[[ Dataset excerpts, beginning ]]
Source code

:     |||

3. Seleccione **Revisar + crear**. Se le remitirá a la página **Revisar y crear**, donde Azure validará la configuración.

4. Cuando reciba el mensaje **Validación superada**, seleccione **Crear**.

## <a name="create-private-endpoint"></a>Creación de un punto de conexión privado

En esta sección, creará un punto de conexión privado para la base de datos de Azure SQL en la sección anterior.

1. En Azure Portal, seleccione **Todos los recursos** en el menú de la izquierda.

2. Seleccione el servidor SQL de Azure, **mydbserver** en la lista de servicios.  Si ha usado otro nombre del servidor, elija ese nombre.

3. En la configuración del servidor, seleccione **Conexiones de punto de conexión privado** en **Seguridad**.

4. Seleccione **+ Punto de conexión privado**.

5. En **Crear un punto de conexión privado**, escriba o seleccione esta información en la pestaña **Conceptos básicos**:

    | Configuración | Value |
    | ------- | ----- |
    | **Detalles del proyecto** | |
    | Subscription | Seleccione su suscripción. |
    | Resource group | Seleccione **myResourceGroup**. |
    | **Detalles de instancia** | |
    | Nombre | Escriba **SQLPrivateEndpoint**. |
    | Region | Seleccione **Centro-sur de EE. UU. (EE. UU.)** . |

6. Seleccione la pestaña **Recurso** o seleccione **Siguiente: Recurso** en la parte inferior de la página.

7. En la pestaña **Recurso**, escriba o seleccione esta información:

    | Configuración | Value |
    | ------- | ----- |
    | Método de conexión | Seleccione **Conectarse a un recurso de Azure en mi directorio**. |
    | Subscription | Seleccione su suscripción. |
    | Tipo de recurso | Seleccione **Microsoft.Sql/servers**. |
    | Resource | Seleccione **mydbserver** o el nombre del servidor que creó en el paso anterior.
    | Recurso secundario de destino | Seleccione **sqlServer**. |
[[ Dataset excerpts, end ]]
## Problem to solve
What's wanted is each line above, transcribed with nothing altered.

## Answer for this exercise
Source code

:     |||

3. Seleccione **Revisar + crear**. Se le remitirá a la página **Revisar y crear**, donde Azure validará la configuración.

4. Cuando reciba el mensaje **Validación superada**, seleccione **Crear**.

## <a name="create-private-endpoint"></a>Creación de un punto de conexión privado

En esta sección, creará un punto de conexión privado para la base de datos de Azure SQL en la sección anterior.

1. En Azure Portal, seleccione **Todos los recursos** en el menú de la izquierda.

2. Seleccione el servidor SQL de Azure, **mydbserver** en la lista de servicios.  Si ha usado otro nombre del servidor, elija ese nombre.

3. En la configuración del servidor, seleccione **Conexiones de punto de conexión privado** en **Seguridad**.

4. Seleccione **+ Punto de conexión privado**.

5. En **Crear un punto de conexión privado**, escriba o seleccione esta información en la pestaña **Conceptos básicos**:

    | Configuración | Value |
    | ------- | ----- |
    | **Detalles del proyecto** | |
    | Subscription | Seleccione su suscripción. |
    | Resource group | Seleccione **myResourceGroup**. |
    | **Detalles de instancia** | |
    | Nombre | Escriba **SQLPrivateEndpoint**. |
    | Region | Seleccione **Centro-sur de EE. UU. (EE. UU.)** . |

6. Seleccione la pestaña **Recurso** o seleccione **Siguiente: Recurso** en la parte inferior de la página.

7. En la pestaña **Recurso**, escriba o seleccione esta información:

    | Configuración | Value |
    | ------- | ----- |
    | Método de conexión | Seleccione **Conectarse a un recurso de Azure en mi directorio**. |
    | Subscription | Seleccione su suscripción. |
    | Tipo de recurso | Seleccione **Microsoft.Sql/servers**. |
    | Resource | Seleccione **mydbserver** o el nombre del servidor que creó en el paso anterior.
    | Recurso secundario de destino | Seleccione **sqlServer**. |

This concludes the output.